The symbiotic relationship between music and video, between sound and image, has long been a complicated, often contentious one. It’s easy to conflate MS MR’s debut single, “Hurricane,” with its original mesmerizing music video, a super-storm of images skillfully matched to the inner workings of singer Lizzy Plapinger’s “dark and foul” mind and producer Max Hershenow’s shimmering heat-lightning synths.

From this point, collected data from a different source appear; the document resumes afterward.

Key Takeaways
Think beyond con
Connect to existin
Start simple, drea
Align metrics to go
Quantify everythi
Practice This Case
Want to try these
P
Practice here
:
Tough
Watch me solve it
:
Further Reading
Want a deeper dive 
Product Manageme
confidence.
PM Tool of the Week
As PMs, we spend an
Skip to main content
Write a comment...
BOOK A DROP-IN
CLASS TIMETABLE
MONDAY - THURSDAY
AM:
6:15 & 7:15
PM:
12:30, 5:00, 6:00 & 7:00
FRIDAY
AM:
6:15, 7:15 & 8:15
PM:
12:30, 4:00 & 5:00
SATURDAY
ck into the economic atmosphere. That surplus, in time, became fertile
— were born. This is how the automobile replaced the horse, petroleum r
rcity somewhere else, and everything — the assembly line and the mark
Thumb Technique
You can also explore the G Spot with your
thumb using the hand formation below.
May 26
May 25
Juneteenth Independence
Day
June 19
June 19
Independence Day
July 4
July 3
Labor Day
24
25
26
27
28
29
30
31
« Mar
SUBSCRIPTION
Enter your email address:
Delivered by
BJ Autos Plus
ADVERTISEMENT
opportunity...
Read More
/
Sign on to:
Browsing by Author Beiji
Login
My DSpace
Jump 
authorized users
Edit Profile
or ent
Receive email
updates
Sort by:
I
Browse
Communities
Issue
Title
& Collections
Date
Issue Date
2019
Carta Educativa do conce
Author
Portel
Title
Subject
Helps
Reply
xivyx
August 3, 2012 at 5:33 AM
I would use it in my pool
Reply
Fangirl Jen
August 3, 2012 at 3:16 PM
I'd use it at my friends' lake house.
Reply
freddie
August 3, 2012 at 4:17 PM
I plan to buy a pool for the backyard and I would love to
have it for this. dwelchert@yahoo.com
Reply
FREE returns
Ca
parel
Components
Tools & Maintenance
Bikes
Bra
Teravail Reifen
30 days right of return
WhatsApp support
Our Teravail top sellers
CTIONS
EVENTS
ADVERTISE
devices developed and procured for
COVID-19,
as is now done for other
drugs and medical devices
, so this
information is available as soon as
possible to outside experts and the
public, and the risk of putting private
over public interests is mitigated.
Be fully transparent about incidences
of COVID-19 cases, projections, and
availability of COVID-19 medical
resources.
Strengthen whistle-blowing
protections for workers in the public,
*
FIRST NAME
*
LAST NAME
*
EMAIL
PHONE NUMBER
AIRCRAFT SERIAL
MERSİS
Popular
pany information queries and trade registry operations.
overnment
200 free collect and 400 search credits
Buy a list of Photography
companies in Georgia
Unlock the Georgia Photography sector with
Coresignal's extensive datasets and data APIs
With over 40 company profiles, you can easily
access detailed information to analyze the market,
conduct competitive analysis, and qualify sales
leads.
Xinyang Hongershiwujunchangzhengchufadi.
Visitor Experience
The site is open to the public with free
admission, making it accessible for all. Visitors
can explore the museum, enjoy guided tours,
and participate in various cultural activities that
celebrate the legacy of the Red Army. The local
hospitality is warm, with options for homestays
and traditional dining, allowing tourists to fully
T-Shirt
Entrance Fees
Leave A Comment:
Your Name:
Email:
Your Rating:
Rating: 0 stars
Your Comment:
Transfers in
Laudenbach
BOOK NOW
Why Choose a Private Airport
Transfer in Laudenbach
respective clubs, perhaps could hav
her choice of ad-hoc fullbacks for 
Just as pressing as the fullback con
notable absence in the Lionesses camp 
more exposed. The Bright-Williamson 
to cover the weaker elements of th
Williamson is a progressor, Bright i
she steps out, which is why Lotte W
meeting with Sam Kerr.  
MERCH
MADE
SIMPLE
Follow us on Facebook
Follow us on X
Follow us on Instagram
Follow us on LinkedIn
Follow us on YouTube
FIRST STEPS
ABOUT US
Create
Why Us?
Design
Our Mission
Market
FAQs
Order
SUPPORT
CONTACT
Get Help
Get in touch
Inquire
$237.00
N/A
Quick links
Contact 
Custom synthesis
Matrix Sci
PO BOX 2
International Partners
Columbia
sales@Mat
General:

The New York duo’s full-length debut, however, proves “Hurricane” was no fluke of nature.
Some of the aptly titled Secondhand Rapture’s strongest cuts, including “Hurricane,” are stacked conveniently at the top and have been buzzing around for a while, first on Tumblr and then on last November’s Candy Bar Creep Show EP. “Bones” is a requiem rife with macabre imagery, like hearts with gaping holes in them and “forgotten savages,” the kind of pap you’d find scribbled in the margins of a high schooler’s notebook, but the song’s throbbing 4/4 beat, orchestral flourishes, and creaky guitar licks—like the waves of cresting brass and wordless hook of “Ash Tree Lane”—are too expertly crafted to resist (apparently even for the producers of Game of Thrones, who licensed the track for the show’s latest trailer).
MS MR’s knack for durable hooks, in fact, is what keeps the album’s gloomy goth-pop anchored. “Salty Sweet” is true to its title, juxtaposing a toe-tapping rhythm and earworm of a chorus with self-aware lyrics lampooning our pop culture-obsessed society: “We fear rejection, prize attention, crave attention/Just another pop confession.” The song’s bridge reiterates the album’s themes—“Fear, prize, crave, dream”—like a mantra.
Plapinger’s voice itself, which recalls Beth Ditto on the bustling “Think of You” and Florence Welch on the dramatic “No Trace,” is soothing and hypnotic, particularly during the syncopated hook of the track “Twenty Seven.” For his part, Hershenow sculpts a surprisingly varied collection of songs—from the fittingly named “Dark Doo Wop” to the symphonic pop ballad “BTSK” (short for “Big Teeth Small Kiss”)—that manages to maintain consistency without ever sounding samey or derivative.